--- SOURCE TEXT ---
┌────────

How Realtors can better manage their personal and business finances

July 16, 2021

As a real estate agent, you don’t only help homebuyers and sellers with their property but also run a business. This includes marketing, consultations, and managing finances.

When you go from showing to showing and push yourself to reel in more leads, you can easily forget that one of the backbones of your business is the financials. If you don’t properly manage your finances as a realtor, it could result in unforeseen costs or other consequences that can hurt both your personal and business bottom lines.

In this article, we look at five areas to consider when contemplating the financial health of your personal and business life as a real estate agent.

Set your financial goals

Goals are essential to a successful real estate business, and the first step to managing your realtor financials is setting a financial goal.

This includes how much you want to earn in the next 12 months and, ultimately, how many deals will it take to hit that goal? From there, you can make more detailed plans, such as how many leads you need to generate to hit that many closed deals.

└────────

--- WHAT IS NEEDED ---
Reproduce the passage from the realtor finances article that begins at the words "July 16, 2021" and stops after "business bottom lines.".

--- Camera calibration data ---
┌────────

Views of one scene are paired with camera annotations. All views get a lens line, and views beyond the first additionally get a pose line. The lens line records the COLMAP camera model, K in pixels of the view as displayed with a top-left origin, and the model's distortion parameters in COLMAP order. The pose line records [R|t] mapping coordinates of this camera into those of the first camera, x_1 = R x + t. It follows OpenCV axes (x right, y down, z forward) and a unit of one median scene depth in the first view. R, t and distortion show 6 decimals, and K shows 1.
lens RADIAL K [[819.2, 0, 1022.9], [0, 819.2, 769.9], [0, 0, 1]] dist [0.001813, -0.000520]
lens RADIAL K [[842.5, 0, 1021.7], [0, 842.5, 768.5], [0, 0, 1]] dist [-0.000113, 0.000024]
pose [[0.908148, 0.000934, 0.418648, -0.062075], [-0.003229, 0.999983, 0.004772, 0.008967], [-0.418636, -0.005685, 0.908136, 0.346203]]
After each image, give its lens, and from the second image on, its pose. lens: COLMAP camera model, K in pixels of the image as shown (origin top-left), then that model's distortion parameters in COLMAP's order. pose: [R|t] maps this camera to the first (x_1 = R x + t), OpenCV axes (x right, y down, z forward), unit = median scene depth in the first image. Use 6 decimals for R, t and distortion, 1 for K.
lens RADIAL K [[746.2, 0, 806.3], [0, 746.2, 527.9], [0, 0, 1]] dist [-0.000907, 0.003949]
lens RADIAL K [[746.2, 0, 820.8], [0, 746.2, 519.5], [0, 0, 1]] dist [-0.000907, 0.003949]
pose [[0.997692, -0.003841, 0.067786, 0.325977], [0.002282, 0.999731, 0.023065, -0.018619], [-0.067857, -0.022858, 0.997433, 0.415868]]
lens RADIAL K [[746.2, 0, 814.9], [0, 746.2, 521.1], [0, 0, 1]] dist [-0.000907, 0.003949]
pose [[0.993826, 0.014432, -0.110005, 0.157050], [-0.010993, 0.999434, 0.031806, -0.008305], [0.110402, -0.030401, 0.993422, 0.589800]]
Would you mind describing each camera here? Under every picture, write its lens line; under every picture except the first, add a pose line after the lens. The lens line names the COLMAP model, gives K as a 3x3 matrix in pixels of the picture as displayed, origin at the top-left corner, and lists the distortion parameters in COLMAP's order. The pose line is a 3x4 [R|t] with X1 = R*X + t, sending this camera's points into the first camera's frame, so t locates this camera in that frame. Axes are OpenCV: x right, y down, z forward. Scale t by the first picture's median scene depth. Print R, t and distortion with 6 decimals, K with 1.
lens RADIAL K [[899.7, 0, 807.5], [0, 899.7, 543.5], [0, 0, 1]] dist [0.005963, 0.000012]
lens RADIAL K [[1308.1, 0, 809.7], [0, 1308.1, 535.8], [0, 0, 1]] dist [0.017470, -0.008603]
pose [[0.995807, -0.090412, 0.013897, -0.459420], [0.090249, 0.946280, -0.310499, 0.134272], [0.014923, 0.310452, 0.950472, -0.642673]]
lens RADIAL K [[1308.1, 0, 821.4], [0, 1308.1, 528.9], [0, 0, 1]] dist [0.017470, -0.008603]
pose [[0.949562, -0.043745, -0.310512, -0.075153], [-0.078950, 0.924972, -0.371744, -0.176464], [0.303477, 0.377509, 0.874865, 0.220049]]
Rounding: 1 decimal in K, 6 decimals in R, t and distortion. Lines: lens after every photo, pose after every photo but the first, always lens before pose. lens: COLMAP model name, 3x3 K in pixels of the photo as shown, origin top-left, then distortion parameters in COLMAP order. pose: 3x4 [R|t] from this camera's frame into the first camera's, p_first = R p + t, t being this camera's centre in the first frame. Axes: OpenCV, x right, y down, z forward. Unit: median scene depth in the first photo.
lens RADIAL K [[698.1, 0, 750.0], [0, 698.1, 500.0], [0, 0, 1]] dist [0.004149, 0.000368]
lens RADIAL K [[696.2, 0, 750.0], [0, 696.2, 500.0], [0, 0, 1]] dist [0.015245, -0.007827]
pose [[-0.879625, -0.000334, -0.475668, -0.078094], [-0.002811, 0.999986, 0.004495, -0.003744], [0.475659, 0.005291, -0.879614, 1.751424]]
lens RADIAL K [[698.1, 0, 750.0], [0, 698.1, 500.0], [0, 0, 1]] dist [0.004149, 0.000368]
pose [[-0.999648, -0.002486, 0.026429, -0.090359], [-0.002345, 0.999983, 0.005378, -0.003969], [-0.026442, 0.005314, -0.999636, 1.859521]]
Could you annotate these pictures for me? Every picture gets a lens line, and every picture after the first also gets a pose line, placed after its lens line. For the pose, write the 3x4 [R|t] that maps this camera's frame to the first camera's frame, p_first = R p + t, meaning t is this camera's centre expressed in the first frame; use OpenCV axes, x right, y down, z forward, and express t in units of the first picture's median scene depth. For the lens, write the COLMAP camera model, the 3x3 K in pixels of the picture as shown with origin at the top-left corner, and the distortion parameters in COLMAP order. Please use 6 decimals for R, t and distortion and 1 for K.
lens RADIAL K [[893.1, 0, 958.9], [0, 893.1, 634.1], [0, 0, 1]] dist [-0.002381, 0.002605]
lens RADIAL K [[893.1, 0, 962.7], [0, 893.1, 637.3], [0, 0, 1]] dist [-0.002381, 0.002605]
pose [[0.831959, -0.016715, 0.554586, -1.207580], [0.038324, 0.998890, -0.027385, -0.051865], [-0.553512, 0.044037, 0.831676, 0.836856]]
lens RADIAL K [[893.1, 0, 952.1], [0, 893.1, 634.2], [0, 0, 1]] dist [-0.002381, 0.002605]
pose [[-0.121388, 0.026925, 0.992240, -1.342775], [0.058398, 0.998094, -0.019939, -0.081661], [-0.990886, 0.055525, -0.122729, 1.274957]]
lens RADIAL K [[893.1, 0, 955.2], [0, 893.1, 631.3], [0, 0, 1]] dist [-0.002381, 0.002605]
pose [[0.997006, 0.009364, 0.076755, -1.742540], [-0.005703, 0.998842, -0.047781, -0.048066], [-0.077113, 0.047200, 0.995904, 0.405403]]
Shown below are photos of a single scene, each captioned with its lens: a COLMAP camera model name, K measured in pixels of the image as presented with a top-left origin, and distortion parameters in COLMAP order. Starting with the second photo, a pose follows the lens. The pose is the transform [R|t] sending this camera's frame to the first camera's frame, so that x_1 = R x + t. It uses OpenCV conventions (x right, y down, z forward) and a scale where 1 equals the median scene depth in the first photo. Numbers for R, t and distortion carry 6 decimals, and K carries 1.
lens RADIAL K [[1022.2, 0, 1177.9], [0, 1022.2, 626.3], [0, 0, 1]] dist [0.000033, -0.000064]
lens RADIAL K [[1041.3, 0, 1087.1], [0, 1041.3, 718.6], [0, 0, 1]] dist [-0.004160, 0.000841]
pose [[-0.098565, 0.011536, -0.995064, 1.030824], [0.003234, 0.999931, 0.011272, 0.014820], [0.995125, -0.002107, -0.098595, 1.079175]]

└────────

--- RESPONSE TO THIS TASK ---
July 16, 2021

As a real estate agent, you don’t only help homebuyers and sellers with their property but also run a business. This includes marketing, consultations, and managing finances.

When you go from showing to showing and push yourself to reel in more leads, you can easily forget that one of the backbones of your business is the financials. If you don’t properly manage your finances as a realtor, it could result in unforeseen costs or other consequences that can hurt both your personal and business bottom lines.